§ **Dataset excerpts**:

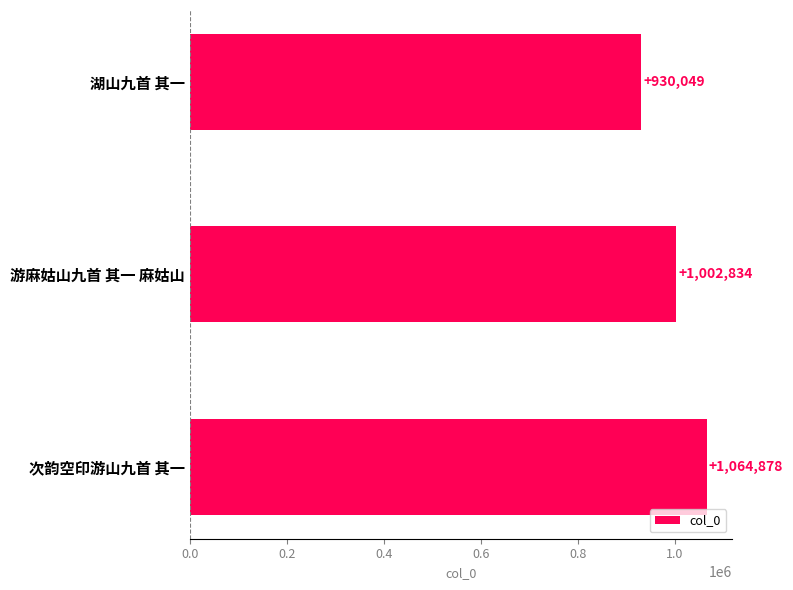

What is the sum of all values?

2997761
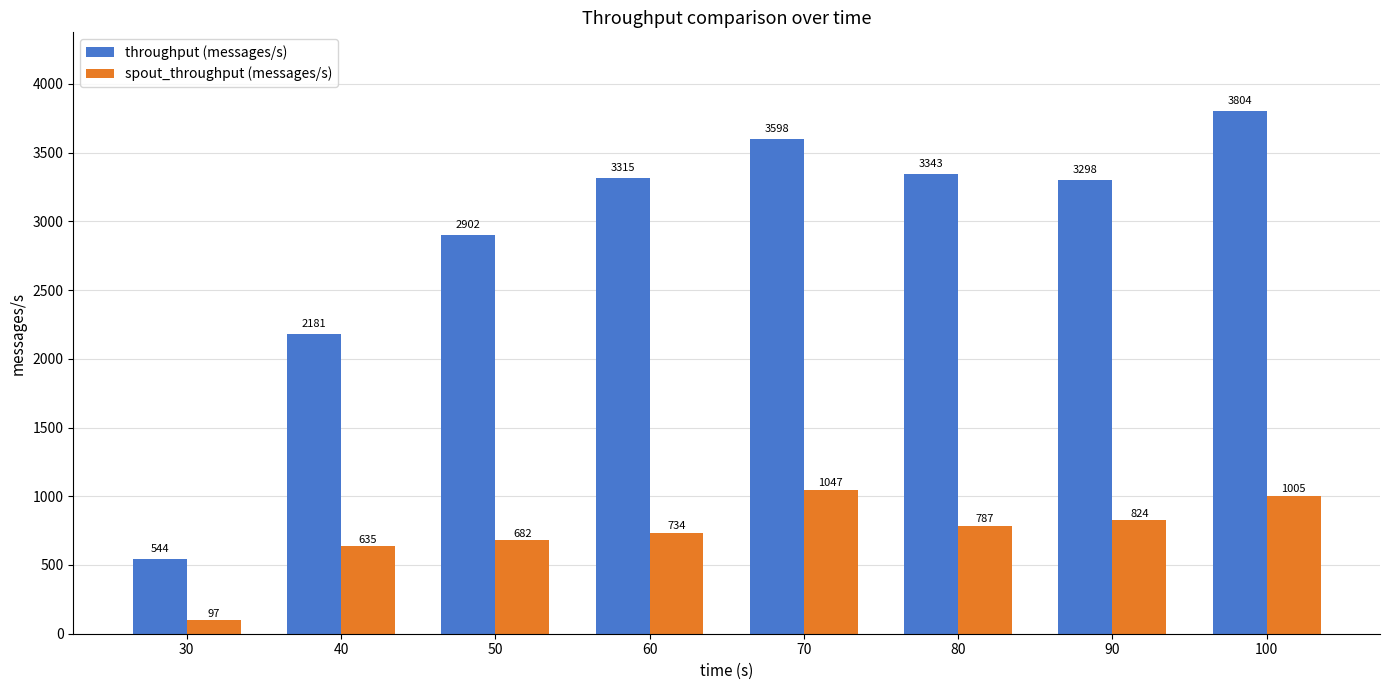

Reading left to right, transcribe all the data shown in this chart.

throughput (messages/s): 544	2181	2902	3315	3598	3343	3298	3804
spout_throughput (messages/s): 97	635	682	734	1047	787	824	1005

--

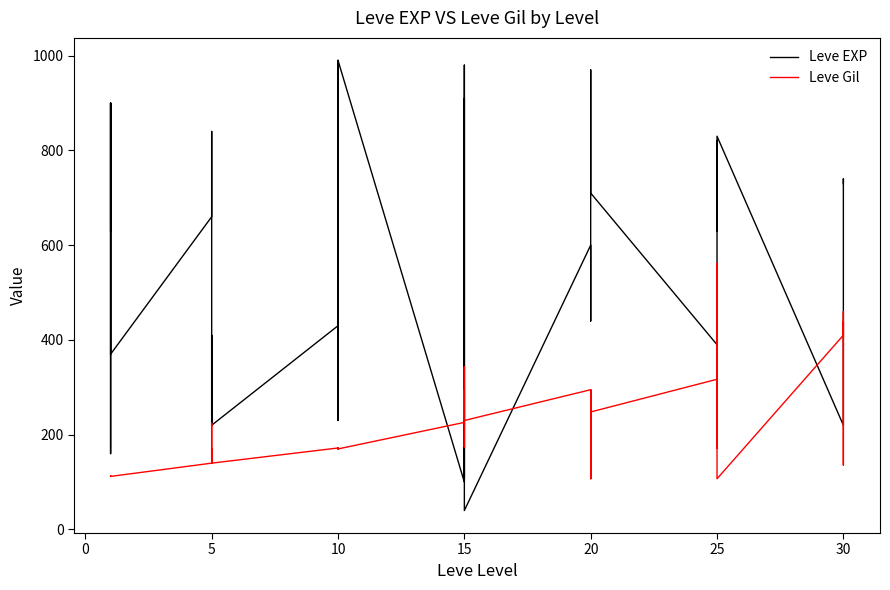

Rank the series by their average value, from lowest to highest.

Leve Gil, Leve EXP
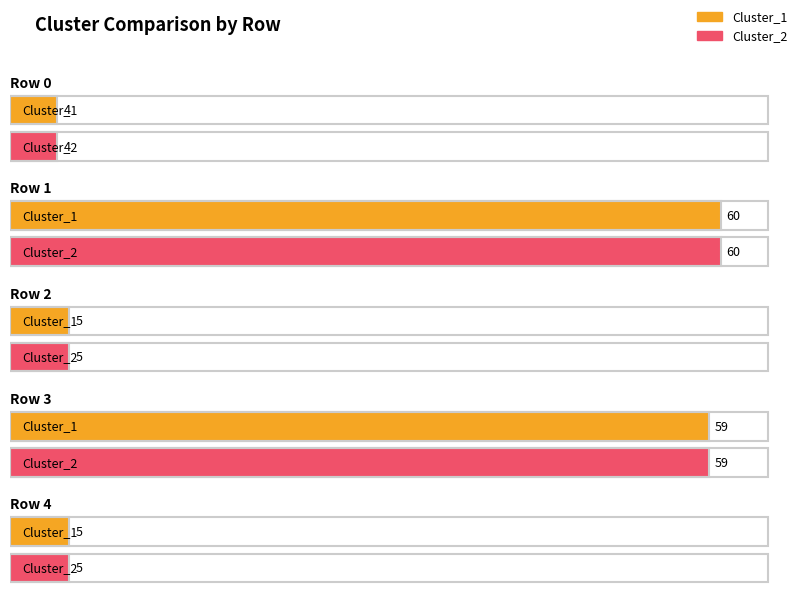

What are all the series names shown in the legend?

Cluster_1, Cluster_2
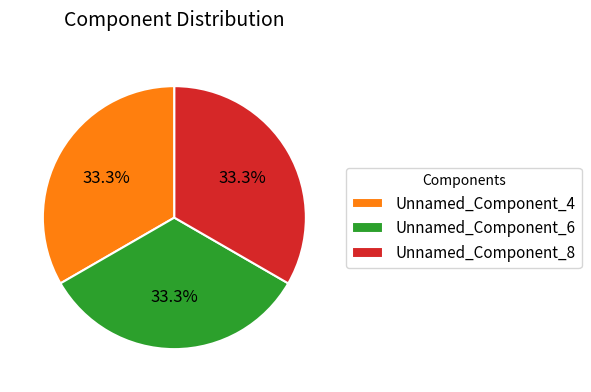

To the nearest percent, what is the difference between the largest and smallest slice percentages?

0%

§ **WHAT IS EXPECTED**:
Copy the lines from the one containing "What is the sum of all values?" through the one containing "Reading left to", both included, without any pictures.

§ **ANSWER SPACE**:
What is the sum of all values?

2997761

Reading left to right, transcribe all the data shown in this chart.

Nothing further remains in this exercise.